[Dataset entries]

Segment Open

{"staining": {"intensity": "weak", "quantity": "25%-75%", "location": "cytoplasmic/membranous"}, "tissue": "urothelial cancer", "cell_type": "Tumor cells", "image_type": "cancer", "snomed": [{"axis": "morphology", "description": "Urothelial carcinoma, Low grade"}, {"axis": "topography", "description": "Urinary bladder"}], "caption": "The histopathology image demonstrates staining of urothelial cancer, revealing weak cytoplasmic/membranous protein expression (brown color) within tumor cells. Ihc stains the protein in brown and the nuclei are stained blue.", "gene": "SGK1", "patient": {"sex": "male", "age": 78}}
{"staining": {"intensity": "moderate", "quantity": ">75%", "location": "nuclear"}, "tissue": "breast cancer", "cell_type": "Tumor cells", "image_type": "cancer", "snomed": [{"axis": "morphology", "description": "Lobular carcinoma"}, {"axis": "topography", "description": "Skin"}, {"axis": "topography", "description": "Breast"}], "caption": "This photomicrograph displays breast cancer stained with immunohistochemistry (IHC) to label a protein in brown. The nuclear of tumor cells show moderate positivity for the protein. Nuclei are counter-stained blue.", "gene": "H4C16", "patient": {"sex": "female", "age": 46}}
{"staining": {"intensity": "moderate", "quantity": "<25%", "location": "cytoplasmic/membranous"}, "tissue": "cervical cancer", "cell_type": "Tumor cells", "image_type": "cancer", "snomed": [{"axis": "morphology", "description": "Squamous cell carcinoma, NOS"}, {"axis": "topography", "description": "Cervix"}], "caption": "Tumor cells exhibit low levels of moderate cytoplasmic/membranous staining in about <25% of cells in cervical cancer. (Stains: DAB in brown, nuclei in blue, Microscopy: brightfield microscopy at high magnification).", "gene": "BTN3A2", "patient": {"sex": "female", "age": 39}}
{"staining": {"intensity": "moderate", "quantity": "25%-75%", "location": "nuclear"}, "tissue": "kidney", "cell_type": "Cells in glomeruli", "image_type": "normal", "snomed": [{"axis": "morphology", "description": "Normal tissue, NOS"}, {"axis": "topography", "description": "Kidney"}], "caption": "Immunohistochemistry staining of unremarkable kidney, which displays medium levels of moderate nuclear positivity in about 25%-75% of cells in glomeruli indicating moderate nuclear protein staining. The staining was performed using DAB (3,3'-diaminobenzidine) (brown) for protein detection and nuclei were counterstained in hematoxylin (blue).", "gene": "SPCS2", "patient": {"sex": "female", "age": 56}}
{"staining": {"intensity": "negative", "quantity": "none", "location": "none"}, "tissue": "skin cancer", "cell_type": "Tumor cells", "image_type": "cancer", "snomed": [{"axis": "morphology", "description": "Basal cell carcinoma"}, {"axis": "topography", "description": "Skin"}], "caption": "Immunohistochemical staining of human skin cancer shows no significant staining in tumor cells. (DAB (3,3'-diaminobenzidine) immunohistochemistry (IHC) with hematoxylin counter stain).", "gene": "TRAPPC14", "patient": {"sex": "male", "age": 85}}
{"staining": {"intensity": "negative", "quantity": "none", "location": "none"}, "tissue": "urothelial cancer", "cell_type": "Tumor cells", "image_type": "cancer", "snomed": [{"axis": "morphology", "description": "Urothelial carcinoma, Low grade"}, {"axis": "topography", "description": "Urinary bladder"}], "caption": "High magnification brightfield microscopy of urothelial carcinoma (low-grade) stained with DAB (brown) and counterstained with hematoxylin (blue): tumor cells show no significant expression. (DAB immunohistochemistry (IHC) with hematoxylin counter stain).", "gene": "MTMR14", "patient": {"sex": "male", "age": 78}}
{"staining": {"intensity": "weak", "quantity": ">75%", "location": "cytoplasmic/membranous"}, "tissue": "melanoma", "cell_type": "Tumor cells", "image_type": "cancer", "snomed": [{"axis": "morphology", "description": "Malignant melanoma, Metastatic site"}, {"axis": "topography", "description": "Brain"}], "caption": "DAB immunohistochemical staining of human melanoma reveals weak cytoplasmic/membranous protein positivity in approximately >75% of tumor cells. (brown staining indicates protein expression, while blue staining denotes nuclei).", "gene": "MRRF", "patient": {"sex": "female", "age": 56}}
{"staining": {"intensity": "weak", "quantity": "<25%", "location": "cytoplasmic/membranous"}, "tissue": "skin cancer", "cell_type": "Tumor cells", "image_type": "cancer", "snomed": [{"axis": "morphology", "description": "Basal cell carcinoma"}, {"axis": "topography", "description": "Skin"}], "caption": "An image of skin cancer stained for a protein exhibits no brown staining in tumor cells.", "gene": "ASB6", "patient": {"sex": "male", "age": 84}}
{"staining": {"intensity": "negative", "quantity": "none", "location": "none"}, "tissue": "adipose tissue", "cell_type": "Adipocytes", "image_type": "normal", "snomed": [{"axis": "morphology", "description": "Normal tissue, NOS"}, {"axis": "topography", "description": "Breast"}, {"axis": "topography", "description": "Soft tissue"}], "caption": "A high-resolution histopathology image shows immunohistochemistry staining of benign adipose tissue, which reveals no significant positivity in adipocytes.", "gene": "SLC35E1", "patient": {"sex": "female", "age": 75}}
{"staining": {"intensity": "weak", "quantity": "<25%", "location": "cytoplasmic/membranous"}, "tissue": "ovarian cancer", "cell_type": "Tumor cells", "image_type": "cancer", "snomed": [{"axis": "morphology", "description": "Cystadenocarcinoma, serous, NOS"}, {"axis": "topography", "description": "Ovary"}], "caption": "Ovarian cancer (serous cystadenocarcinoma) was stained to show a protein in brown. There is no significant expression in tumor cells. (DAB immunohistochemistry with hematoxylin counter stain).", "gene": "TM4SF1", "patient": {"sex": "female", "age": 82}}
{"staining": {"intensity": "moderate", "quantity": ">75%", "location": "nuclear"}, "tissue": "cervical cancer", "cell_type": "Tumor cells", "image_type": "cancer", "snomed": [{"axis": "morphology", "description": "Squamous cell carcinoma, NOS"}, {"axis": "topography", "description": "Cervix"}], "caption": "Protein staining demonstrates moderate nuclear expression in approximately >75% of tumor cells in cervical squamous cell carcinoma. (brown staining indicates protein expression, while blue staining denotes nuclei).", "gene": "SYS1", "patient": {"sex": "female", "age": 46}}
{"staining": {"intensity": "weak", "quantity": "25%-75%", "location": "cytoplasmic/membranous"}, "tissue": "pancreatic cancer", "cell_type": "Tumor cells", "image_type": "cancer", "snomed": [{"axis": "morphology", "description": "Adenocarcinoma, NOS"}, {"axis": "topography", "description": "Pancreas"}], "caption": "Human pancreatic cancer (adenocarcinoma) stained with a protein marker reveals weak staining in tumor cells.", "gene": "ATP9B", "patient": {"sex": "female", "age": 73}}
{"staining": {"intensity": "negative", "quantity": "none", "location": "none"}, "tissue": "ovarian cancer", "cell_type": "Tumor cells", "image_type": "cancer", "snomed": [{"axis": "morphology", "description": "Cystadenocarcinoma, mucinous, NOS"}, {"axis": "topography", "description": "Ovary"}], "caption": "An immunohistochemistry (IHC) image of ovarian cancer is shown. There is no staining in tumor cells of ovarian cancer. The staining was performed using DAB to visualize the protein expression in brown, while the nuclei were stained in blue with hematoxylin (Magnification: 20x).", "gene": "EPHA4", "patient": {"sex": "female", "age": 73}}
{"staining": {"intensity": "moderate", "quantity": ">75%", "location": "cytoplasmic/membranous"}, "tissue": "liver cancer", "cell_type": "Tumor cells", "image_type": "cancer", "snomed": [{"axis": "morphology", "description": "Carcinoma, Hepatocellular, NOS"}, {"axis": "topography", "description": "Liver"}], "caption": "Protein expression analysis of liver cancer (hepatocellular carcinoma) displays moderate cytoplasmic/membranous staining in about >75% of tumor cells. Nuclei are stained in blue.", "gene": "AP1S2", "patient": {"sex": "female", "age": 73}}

Segment Closed

* [Goal of the exercise] Exactly as shown, give every record again.

* [Answer box]
{"staining": {"intensity": "weak", "quantity": "25%-75%", "location": "cytoplasmic/membranous"}, "tissue": "urothelial cancer", "cell_type": "Tumor cells", "image_type": "cancer", "snomed": [{"axis": "morphology", "description": "Urothelial carcinoma, Low grade"}, {"axis": "topography", "description": "Urinary bladder"}], "caption": "The histopathology image demonstrates staining of urothelial cancer, revealing weak cytoplasmic/membranous protein expression (brown color) within tumor cells. Ihc stains the protein in brown and the nuclei are stained blue.", "gene": "SGK1", "patient": {"sex": "male", "age": 78}}
{"staining": {"intensity": "moderate", "quantity": ">75%", "location": "nuclear"}, "tissue": "breast cancer", "cell_type": "Tumor cells", "image_type": "cancer", "snomed": [{"axis": "morphology", "description": "Lobular carcinoma"}, {"axis": "topography", "description": "Skin"}, {"axis": "topography", "description": "Breast"}], "caption": "This photomicrograph displays breast cancer stained with immunohistochemistry (IHC) to label a protein in brown. The nuclear of tumor cells show moderate positivity for the protein. Nuclei are counter-stained blue.", "gene": "H4C16", "patient": {"sex": "female", "age": 46}}
{"staining": {"intensity": "moderate", "quantity": "<25%", "location": "cytoplasmic/membranous"}, "tissue": "cervical cancer", "cell_type": "Tumor cells", "image_type": "cancer", "snomed": [{"axis": "morphology", "description": "Squamous cell carcinoma, NOS"}, {"axis": "topography", "description": "Cervix"}], "caption": "Tumor cells exhibit low levels of moderate cytoplasmic/membranous staining in about <25% of cells in cervical cancer. (Stains: DAB in brown, nuclei in blue, Microscopy: brightfield microscopy at high magnification).", "gene": "BTN3A2", "patient": {"sex": "female", "age": 39}}
{"staining": {"intensity": "moderate", "quantity": "25%-75%", "location": "nuclear"}, "tissue": "kidney", "cell_type": "Cells in glomeruli", "image_type": "normal", "snomed": [{"axis": "morphology", "description": "Normal tissue, NOS"}, {"axis": "topography", "description": "Kidney"}], "caption": "Immunohistochemistry staining of unremarkable kidney, which displays medium levels of moderate nuclear positivity in about 25%-75% of cells in glomeruli indicating moderate nuclear protein staining. The staining was performed using DAB (3,3'-diaminobenzidine) (brown) for protein detection and nuclei were counterstained in hematoxylin (blue).", "gene": "SPCS2", "patient": {"sex": "female", "age": 56}}
{"staining": {"intensity": "negative", "quantity": "none", "location": "none"}, "tissue": "skin cancer", "cell_type": "Tumor cells", "image_type": "cancer", "snomed": [{"axis": "morphology", "description": "Basal cell carcinoma"}, {"axis": "topography", "description": "Skin"}], "caption": "Immunohistochemical staining of human skin cancer shows no significant staining in tumor cells. (DAB (3,3'-diaminobenzidine) immunohistochemistry (IHC) with hematoxylin counter stain).", "gene": "TRAPPC14", "patient": {"sex": "male", "age": 85}}
{"staining": {"intensity": "negative", "quantity": "none", "location": "none"}, "tissue": "urothelial cancer", "cell_type": "Tumor cells", "image_type": "cancer", "snomed": [{"axis": "morphology", "description": "Urothelial carcinoma, Low grade"}, {"axis": "topography", "description": "Urinary bladder"}], "caption": "High magnification brightfield microscopy of urothelial carcinoma (low-grade) stained with DAB (brown) and counterstained with hematoxylin (blue): tumor cells show no significant expression. (DAB immunohistochemistry (IHC) with hematoxylin counter stain).", "gene": "MTMR14", "patient": {"sex": "male", "age": 78}}
{"staining": {"intensity": "weak", "quantity": ">75%", "location": "cytoplasmic/membranous"}, "tissue": "melanoma", "cell_type": "Tumor cells", "image_type": "cancer", "snomed": [{"axis": "morphology", "description": "Malignant melanoma, Metastatic site"}, {"axis": "topography", "description": "Brain"}], "caption": "DAB immunohistochemical staining of human melanoma reveals weak cytoplasmic/membranous protein positivity in approximately >75% of tumor cells. (brown staining indicates protein expression, while blue staining denotes nuclei).", "gene": "MRRF", "patient": {"sex": "female", "age": 56}}
{"staining": {"intensity": "weak", "quantity": "<25%", "location": "cytoplasmic/membranous"}, "tissue": "skin cancer", "cell_type": "Tumor cells", "image_type": "cancer", "snomed": [{"axis": "morphology", "description": "Basal cell carcinoma"}, {"axis": "topography", "description": "Skin"}], "caption": "An image of skin cancer stained for a protein exhibits no brown staining in tumor cells.", "gene": "ASB6", "patient": {"sex": "male", "age": 84}}
{"staining": {"intensity": "negative", "quantity": "none", "location": "none"}, "tissue": "adipose tissue", "cell_type": "Adipocytes", "image_type": "normal", "snomed": [{"axis": "morphology", "description": "Normal tissue, NOS"}, {"axis": "topography", "description": "Breast"}, {"axis": "topography", "description": "Soft tissue"}], "caption": "A high-resolution histopathology image shows immunohistochemistry staining of benign adipose tissue, which reveals no significant positivity in adipocytes.", "gene": "SLC35E1", "patient": {"sex": "female", "age": 75}}
{"staining": {"intensity": "weak", "quantity": "<25%", "location": "cytoplasmic/membranous"}, "tissue": "ovarian cancer", "cell_type": "Tumor cells", "image_type": "cancer", "snomed": [{"axis": "morphology", "description": "Cystadenocarcinoma, serous, NOS"}, {"axis": "topography", "description": "Ovary"}], "caption": "Ovarian cancer (serous cystadenocarcinoma) was stained to show a protein in brown. There is no significant expression in tumor cells. (DAB immunohistochemistry with hematoxylin counter stain).", "gene": "TM4SF1", "patient": {"sex": "female", "age": 82}}
{"staining": {"intensity": "moderate", "quantity": ">75%", "location": "nuclear"}, "tissue": "cervical cancer", "cell_type": "Tumor cells", "image_type": "cancer", "snomed": [{"axis": "morphology", "description": "Squamous cell carcinoma, NOS"}, {"axis": "topography", "description": "Cervix"}], "caption": "Protein staining demonstrates moderate nuclear expression in approximately >75% of tumor cells in cervical squamous cell carcinoma. (brown staining indicates protein expression, while blue staining denotes nuclei).", "gene": "SYS1", "patient": {"sex": "female", "age": 46}}
{"staining": {"intensity": "weak", "quantity": "25%-75%", "location": "cytoplasmic/membranous"}, "tissue": "pancreatic cancer", "cell_type": "Tumor cells", "image_type": "cancer", "snomed": [{"axis": "morphology", "description": "Adenocarcinoma, NOS"}, {"axis": "topography", "description": "Pancreas"}], "caption": "Human pancreatic cancer (adenocarcinoma) stained with a protein marker reveals weak staining in tumor cells.", "gene": "ATP9B", "patient": {"sex": "female", "age": 73}}
{"staining": {"intensity": "negative", "quantity": "none", "location": "none"}, "tissue": "ovarian cancer", "cell_type": "Tumor cells", "image_type": "cancer", "snomed": [{"axis": "morphology", "description": "Cystadenocarcinoma, mucinous, NOS"}, {"axis": "topography", "description": "Ovary"}], "caption": "An immunohistochemistry (IHC) image of ovarian cancer is shown. There is no staining in tumor cells of ovarian cancer. The staining was performed using DAB to visualize the protein expression in brown, while the nuclei were stained in blue with hematoxylin (Magnification: 20x).", "gene": "EPHA4", "patient": {"sex": "female", "age": 73}}
{"staining": {"intensity": "moderate", "quantity": ">75%", "location": "cytoplasmic/membranous"}, "tissue": "liver cancer", "cell_type": "Tumor cells", "image_type": "cancer", "snomed": [{"axis": "morphology", "description": "Carcinoma, Hepatocellular, NOS"}, {"axis": "topography", "description": "Liver"}], "caption": "Protein expression analysis of liver cancer (hepatocellular carcinoma) displays moderate cytoplasmic/membranous staining in about >75% of tumor cells. Nuclei are stained in blue.", "gene": "AP1S2", "patient": {"sex": "female", "age": 73}}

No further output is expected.